■ **SELECTED EXCERPT**:
━━━

Wednesday, October 09, 2013

dada on rice


Good day.  And welcome to the graduate seminar on Dada Poetry.  I'm your instructor, Tristan Tzara.

Let's start by writing a poem.  On your paper, write three words.  "Mexican."  "Chinese."  "Buffet."  Now cut out each word and randomly rearrange them.

You should get only one effect no matter how often you arrange them.  Being hungry for lunch is not one of them.

OK.  I am no Tom Stoppard.  But you do not need to be a devoted Dadaist to appreciate the point.

Chinese food in Mexico is always a hit and miss proposition.  Almost always a miss.  One of the worst meals I have ever eaten was at a Chinese restaurant in San Miguel de Allende.  The best my dinner partner  could come up with was, "Well, it is good Chinese for Mexico."  The culinary equivalent of "being world famous in Poland."

Then throw that same lackluster food on a buffet table with heat lamps dehydrating it, and you have the perfect excuse for stopping at Burger King for lunch.  I have it on good authority that the recipe for egg rolls used in Mexican Chinese buffets derives from medieval projectiles used to flatten castle walls.

So, I was a bit reluctant to accept the recommendation of my Melaque restaurant chums, Gary and Joyce.  They told me that some of the best food in Manzanillo could be found at Jin Peng.  I refused to believe them because they used the three most feared words in culinary circles.  Jin Peng is a "Mexican Chinese buffet."

On Tuesday, I was in Manzanillo to resume my root canal treatment.  I already knew the answer before the dentist opened the pressure on Old Faithful.  The infection was still there.  So, she again packed it with an alkaline compound and sent me on my infected way until next week.

Since my luck was already running bad, I decided to see if it was possible that Mexican Chinese buffet could be anything but a disaster.  What did I have to lose?  Other than my lunch?

The atmosphere was not promising.  Basic tables.  And a line of food looking as if it had been set out on the beach in Miami.



So, I took a sample of most of the offerings.  And I was pleasantly surprised.  Everything was fresh and moist.

The spicy dishes were tantalizingly hot.  The sweeter dishes were subtle -- not like the death spiral into diabetes of the usual sweet and sour sauce.  The dishes are mainly Cantonese with a few Szechuan mainstays tossed in for variet.


Chang Yan Tak of Lung King Heen has no worry that his dim sum will be dimmed by the cuisine on offer at Jin Peng.  On the other hand, I don't have to leave a month's rent on the table to have a rather nice meal in Manzanillo.  And yesterday I left full and satisfied.

Tzara's poetry was designed to show the meaningless of life and that the social order had created nothing but chaos.  "Mexican Chinese buffet" would have pleased him.  What appears to be a self-actualizing conundrum.

In the case of Jin Peng he would be wrong, though.  Maybe Jim Peng needs a new category.  Just for them.  How about "Family-style Chinese?"

I had planned on ending the day watching my favorite film about happy marriages.  Who's Afraid of Virginia Woolf?


Instead, I watched a rather pleasant sunset, and then came home to write about Tristan Tzarza and my Chinese experience -- all while listening to Mozart.

I think I ended up on the better side of my day.

━━━

■ **EXERCISE**: Copy out the Jin Peng post, everything from "Instead, I watched" down to "side of my day.", substituting "Bach" for "Mozart".

(Stored items)
━━━

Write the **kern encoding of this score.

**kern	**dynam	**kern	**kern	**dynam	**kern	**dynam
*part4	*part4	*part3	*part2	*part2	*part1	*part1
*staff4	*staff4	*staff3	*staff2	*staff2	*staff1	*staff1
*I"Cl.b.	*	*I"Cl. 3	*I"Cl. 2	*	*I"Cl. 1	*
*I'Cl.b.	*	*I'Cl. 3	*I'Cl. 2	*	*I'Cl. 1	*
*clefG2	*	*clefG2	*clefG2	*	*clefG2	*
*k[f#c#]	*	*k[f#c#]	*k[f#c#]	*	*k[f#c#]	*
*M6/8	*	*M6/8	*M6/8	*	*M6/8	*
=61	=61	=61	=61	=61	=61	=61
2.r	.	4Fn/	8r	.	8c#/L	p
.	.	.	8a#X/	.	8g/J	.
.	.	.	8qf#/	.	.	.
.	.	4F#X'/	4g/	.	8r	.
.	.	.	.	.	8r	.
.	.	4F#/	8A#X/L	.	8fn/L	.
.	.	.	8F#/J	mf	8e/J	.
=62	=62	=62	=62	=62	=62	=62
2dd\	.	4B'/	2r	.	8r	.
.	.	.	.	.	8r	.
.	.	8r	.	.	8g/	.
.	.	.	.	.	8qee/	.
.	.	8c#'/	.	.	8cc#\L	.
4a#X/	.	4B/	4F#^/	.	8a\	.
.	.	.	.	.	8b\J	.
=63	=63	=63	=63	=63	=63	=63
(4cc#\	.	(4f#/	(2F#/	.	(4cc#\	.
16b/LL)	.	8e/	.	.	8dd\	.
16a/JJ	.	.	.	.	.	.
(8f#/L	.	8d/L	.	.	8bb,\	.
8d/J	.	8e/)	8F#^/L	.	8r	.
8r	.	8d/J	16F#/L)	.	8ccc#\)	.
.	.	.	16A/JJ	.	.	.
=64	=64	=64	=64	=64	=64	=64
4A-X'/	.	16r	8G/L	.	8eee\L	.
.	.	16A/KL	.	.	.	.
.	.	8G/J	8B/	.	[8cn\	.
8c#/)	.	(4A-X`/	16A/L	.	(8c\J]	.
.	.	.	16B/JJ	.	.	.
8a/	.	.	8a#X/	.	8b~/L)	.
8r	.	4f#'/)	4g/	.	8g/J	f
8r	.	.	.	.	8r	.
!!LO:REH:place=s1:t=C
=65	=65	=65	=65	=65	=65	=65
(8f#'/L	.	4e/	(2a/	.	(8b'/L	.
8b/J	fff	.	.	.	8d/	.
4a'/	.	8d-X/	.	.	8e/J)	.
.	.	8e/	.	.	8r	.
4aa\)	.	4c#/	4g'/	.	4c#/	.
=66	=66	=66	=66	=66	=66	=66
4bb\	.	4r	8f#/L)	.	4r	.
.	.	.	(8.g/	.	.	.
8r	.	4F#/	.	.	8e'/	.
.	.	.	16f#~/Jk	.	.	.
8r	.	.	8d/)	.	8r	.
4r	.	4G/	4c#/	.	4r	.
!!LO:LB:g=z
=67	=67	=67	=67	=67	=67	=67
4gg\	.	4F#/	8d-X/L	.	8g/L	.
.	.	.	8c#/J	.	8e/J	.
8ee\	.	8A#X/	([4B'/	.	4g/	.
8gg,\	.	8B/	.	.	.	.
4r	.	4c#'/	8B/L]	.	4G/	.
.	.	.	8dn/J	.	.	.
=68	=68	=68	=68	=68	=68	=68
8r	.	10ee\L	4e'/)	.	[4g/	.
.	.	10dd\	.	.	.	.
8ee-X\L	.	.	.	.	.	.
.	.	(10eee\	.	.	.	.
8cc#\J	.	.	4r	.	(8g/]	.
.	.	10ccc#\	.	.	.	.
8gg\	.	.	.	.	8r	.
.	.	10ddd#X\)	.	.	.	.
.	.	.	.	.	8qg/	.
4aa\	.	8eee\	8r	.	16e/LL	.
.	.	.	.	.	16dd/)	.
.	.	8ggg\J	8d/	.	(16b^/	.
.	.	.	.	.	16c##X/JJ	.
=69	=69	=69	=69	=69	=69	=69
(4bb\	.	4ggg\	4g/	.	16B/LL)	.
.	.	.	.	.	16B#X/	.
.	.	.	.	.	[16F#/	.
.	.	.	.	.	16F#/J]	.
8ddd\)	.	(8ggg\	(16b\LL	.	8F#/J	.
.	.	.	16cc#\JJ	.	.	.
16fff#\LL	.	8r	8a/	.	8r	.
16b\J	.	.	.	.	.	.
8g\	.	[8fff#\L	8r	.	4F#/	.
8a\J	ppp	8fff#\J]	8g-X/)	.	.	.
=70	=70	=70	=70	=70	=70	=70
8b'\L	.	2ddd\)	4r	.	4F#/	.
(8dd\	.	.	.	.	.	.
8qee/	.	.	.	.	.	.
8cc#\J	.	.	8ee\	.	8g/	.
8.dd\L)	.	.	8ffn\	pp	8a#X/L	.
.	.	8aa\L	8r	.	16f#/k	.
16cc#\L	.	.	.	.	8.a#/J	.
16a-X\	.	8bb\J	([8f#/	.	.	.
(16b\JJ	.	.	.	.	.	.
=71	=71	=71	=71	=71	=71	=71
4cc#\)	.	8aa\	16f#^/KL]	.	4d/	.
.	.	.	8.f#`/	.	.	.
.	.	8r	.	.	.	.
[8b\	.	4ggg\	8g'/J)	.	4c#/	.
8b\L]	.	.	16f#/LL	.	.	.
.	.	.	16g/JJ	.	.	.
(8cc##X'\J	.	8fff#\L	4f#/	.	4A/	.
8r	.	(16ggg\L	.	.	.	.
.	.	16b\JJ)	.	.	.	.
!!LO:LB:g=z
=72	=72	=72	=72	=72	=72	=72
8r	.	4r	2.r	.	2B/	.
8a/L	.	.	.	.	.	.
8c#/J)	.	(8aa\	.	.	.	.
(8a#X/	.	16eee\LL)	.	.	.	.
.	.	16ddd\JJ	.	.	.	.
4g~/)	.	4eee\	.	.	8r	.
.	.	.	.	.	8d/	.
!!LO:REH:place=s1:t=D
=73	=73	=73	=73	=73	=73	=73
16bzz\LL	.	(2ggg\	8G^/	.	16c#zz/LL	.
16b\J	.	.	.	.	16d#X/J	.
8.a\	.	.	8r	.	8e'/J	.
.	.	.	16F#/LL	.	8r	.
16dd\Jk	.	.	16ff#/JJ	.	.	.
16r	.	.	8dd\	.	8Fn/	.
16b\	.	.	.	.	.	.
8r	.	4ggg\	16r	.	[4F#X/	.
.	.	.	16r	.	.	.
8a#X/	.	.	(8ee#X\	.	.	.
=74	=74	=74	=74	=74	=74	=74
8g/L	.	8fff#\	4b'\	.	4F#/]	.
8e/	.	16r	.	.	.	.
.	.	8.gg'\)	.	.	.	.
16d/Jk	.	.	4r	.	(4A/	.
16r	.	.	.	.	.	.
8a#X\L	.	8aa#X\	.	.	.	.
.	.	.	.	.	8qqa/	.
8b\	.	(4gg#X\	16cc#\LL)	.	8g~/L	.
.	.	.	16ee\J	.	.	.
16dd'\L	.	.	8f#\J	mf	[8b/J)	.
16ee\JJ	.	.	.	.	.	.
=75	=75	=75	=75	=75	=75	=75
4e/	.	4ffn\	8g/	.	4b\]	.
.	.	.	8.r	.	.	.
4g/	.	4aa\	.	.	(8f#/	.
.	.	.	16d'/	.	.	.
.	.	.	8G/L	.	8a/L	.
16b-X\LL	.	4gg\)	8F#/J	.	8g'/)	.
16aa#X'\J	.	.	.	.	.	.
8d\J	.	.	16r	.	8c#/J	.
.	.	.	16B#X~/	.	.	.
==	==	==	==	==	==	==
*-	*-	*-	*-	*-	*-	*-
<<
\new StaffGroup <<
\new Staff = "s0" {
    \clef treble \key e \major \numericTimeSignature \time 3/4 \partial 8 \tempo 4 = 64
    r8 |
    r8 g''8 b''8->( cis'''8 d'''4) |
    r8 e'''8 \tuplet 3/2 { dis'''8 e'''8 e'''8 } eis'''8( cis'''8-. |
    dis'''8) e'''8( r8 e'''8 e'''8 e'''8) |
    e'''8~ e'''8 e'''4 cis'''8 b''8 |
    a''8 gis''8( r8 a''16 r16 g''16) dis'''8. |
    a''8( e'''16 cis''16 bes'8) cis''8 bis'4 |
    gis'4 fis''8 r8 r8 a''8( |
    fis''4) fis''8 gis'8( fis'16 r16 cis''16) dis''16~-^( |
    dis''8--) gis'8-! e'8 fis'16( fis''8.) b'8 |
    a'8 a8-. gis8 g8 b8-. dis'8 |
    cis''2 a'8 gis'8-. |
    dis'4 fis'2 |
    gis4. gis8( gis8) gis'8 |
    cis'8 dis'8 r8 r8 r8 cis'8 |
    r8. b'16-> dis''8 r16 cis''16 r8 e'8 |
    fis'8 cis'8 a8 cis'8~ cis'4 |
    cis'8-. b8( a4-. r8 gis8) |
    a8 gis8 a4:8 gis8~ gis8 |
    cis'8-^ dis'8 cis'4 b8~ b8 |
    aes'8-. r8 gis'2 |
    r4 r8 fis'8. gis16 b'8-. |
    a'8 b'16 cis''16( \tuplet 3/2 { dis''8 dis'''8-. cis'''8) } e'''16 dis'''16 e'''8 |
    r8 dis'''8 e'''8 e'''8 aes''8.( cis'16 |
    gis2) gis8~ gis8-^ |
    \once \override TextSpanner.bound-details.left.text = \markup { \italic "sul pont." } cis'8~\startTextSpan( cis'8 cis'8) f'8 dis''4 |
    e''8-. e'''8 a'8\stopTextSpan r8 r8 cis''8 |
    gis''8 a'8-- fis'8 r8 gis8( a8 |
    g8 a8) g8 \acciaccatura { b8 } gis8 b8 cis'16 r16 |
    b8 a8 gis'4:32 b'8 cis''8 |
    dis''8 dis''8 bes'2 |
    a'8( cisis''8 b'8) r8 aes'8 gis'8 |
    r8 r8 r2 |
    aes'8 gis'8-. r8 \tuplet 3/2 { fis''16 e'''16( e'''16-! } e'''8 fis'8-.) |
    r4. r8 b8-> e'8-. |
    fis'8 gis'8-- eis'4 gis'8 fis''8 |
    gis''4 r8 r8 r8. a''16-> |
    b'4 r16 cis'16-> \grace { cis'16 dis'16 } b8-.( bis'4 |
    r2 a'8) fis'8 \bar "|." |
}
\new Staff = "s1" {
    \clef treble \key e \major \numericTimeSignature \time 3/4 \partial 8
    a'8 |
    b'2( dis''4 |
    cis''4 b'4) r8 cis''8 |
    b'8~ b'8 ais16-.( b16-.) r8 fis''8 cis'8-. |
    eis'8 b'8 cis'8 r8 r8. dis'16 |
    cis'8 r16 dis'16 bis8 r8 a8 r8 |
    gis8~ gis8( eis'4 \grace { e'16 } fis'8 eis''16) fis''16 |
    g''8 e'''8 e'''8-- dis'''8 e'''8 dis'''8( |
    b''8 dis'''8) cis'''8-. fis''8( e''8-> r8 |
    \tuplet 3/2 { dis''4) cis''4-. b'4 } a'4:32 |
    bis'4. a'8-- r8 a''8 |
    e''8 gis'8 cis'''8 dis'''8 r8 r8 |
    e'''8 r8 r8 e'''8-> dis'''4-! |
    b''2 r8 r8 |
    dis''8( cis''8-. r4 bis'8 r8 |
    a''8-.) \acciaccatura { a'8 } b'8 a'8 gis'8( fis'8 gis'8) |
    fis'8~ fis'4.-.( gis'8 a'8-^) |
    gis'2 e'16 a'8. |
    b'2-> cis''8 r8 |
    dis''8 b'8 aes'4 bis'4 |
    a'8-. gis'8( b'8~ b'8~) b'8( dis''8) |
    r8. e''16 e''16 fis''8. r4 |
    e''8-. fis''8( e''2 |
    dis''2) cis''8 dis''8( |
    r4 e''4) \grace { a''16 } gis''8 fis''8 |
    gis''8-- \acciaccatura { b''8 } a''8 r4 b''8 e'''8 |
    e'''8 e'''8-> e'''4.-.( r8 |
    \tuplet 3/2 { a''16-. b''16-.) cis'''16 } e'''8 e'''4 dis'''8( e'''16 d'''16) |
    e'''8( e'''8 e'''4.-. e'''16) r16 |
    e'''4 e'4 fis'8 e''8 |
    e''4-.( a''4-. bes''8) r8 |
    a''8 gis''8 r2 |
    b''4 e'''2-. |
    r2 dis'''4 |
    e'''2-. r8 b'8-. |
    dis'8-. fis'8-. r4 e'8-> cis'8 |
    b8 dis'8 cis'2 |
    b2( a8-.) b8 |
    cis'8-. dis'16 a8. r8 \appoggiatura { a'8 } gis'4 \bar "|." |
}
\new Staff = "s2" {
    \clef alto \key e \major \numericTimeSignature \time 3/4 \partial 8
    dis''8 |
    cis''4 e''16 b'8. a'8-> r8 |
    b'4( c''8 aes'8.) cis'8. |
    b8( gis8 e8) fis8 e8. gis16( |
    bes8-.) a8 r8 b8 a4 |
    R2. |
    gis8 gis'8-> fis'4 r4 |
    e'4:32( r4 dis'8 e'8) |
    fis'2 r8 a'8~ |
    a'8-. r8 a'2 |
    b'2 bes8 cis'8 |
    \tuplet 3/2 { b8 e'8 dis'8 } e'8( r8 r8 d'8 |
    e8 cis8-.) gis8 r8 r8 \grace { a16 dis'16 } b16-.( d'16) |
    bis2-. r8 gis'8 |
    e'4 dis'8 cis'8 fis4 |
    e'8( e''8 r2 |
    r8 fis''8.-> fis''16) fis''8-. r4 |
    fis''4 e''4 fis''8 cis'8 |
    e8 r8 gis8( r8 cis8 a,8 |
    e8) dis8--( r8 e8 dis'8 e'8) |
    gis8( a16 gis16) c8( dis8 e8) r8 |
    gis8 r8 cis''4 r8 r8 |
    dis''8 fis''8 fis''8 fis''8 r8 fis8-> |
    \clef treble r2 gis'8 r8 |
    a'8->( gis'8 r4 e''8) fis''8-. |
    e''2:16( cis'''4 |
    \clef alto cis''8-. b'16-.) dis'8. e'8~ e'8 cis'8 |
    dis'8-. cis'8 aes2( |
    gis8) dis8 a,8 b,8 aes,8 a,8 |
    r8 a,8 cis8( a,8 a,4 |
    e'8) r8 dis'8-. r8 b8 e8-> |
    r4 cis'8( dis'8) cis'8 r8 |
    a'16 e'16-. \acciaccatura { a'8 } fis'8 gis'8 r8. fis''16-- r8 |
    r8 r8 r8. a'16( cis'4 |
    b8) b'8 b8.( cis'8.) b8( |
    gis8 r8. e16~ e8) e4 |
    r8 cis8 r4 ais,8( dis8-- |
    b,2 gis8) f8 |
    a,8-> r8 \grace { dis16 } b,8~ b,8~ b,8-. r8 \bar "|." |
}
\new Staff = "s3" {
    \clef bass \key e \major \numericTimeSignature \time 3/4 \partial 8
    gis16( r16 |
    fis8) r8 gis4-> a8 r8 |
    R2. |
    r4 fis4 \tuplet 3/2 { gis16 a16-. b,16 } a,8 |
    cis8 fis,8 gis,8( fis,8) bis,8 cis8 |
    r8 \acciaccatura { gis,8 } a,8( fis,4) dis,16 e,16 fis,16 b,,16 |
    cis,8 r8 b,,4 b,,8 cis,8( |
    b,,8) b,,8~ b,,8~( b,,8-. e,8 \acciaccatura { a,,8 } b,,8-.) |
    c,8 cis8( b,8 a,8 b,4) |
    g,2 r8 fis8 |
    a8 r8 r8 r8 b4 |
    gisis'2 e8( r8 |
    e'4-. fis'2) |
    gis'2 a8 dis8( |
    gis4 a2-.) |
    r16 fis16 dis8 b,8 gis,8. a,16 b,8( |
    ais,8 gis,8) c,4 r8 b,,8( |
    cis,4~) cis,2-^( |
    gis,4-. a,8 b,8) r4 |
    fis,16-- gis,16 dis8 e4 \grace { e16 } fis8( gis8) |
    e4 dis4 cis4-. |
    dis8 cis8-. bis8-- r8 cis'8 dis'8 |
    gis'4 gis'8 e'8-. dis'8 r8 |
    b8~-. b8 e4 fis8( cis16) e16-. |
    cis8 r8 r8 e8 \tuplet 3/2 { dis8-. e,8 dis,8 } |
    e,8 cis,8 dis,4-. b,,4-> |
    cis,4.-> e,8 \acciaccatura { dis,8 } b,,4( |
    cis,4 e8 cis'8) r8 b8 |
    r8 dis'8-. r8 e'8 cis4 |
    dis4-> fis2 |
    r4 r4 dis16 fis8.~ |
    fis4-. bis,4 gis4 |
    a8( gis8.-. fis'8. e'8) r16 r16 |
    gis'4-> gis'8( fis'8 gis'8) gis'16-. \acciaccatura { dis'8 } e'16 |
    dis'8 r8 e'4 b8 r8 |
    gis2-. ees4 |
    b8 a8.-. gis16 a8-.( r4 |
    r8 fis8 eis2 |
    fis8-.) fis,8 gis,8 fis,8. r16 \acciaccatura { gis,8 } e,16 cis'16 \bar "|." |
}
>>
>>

━━━

■ **FINISHED TASK**:
Instead, I watched a rather pleasant sunset, and then came home to write about Tristan Tzarza and my Chinese experience -- all while listening to Bach.

I think I ended up on the better side of my day.